The life and death of a pioneering philanthropist
On 11 August 1919, almost one hundred years ago, a good friend of Cork’s library service passed away in Lennox, Massachusetts, USA.
Mr Andrew Carnegie, funder of many Irish libraries and Cork City Library passed away after a brief illness – after contracting bronchial pneumonia. Mr Carnegie was born at Dunfermline in Scotland on 25 November 1835 and emigrated to the United States in 1848.
He settled in Pittsburgh and was for 13 years in the service of the Pennsylvania Railroad Company. He worked for some time as an iron moulder, rising stop by step until he controlled great steel rolling mills in that city.
Andrew acquired immense wealth and then came to the conclusion that wealth was simply held in trust for the benefit of the community. He conceived the idea that the best way to benefit the community was by educating them, and as all could not attend high schools or universities, he endowed libraries, believing in the concept that the best university was a good library.
Not only did he give funding towards to the foundation of libraries, he gave immense sums for education in Scotland and America and built and endowed the Peace Palace at The Hague. He also founded the Carnegie Hero Fund for the recognition of bravery in saving life.
When he retired from active participation in business, Andrew Carnegie wrote several volumes, including ‘An American Four-in-Hand in Britain’ (1883), ‘Round the World’ (1884), ‘Triumphant Democracy’ (1885), ‘The Gospel of Wealth’ (1901), ‘The Empire of Business’ (1902), ‘Life of James Watt’ (1905) and ‘Problems of Today’ (1908).
The announcement of Mr Carnegie's death on 11 August 1919 was received with feelings of deep regret in Cork city and several parts of Munster. Throughout the south of Ireland many people were in receipt of the awards made by the Carnegie Hero Fund. Numerous acts of bravery have been recognised by this fund and gifts in recognition been made.
Andrew Carnegie invested though in 660 public libraries across Britain and Ireland alone at the turn of the twentieth century.
On 21 October 1903 the foundation stone of the Cork Carnegie Library was laid by Andrew Carnegie and afterwards on the same day he received the Freedom of the City. Andrew’s action in providing the citizens of Cork with a sum of £11,000 for the erection of the library at Anglesea Street, and a sum of £1,000 towards the furnishing of the building was greatly appreciated.
The new library was to replace a public library (est. 1892) within the School of Art on Nelson’s Place. The new Carnegie Library was located on Anglesea Street next to Cork City Hall and had a lifespan for only 15 years, until 1920.
A description in the Cork Examiner in 1905 describes that the style was Elizabethan with an elegant front with a beautiful entrance, balcony, and tower as added attractive features.
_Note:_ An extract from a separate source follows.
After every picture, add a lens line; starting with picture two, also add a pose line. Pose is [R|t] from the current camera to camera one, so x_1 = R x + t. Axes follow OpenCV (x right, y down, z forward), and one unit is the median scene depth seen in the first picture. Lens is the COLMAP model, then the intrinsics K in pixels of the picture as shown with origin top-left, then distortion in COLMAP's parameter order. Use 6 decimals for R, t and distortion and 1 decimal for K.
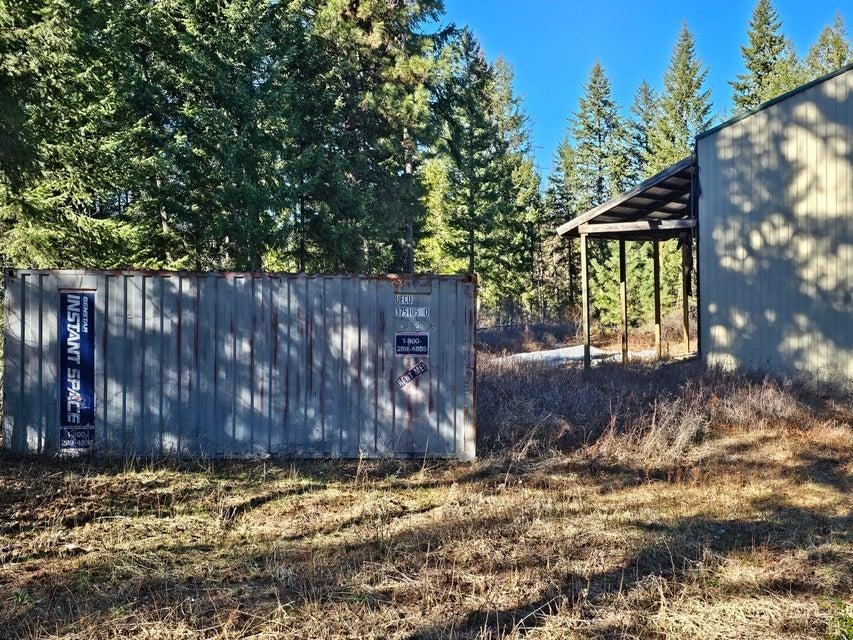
lens RADIAL K [[859.8, 0, 427.3], [0, 859.8, 317.2], [0, 0, 1]] dist [0.061708, 0.000000]
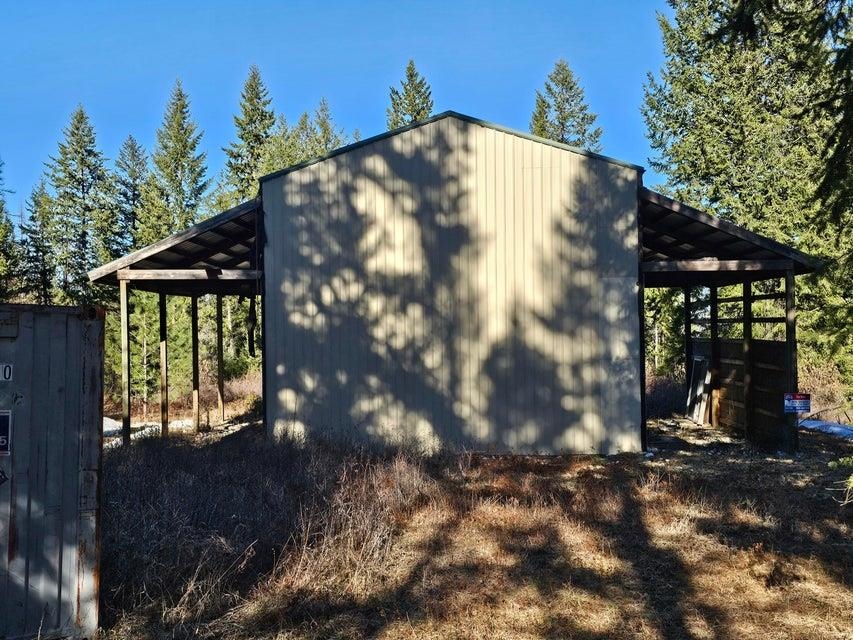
lens RADIAL K [[859.8, 0, 430.1], [0, 859.8, 328.3], [0, 0, 1]] dist [0.061708, 0.000000]
pose [[0.829059, 0.019207, 0.558831, -0.041061], [0.016128, 0.998173, -0.058234, 0.001070], [-0.558928, 0.057292, 0.827235, 0.180230]]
At the main entrance from Anglesea street was a vestibule, which opened into a large open hall, the floor of which was laid as a terrazzo executed by Italian workmen. Beyond this and in line with the entrance was “the lending department, furnished in the most up-to-date manner”.
The central portion of the building was lit mainly from the roof light. To the left of the lending library was the newsroom. Lined along the sides with neatly designed newspaper stands, the floor space being occupied by tables for the readers. The corresponding area to the left of the lending department was devoted to the reference library.
A space in the southern side was partitioned off into a storeroom or workplace for the library attendant. Flanking the entrance on the ground floor were the librarian's offices on the left, and the ladies' rending room on the right, and over these respectively were the librarian's apartments and the juvenile reading room.
The library was lit by gas and specially designed pendants and brackets were fitted up in the reading rooms for the comfort of patrons.
The heating and ventilation were on the Plenum system – the heating chamber being at the northern side of the library adjacent to the Municipal Buildings.
The heated air was controlled by means of a fan driven by an electric motor and was taken by underground ducts to the various rooms. Practically the entire sum of £11,000, which Mr Carnegie provided for the establishment of the library, was absorbed into the work.
On 12 December 1920 the Carnegie Free Library on Anglesea Street in Cork was destroyed by a fire — lit by Black and Tans — as well the adjoining City Hall, and large sections of the city centre especially St Patrick’s Street.
The burning of the library left the city without a public library service until 1924, when premises were provided on a temporary basis for a library in Tuckey Street. That service was transferred in 1930 to new premises behind a new Hiberno-Romanesque facade at nos. 57-8 Grand Parade.
The redevelopment of the library service in the 1920s was due largely to the herculean efforts of the then librarian, James Wilkinson. After the 1920 burning, James Wilkinson issued an appeal for book donations which yielded an extraordinarily generous response from the national and international community.
The accession ledgers in which acquisitions to stock were recorded continue to be housed by the Central Library’s Local Studies Department and make for fascinating insight into the history of reading in Cork city.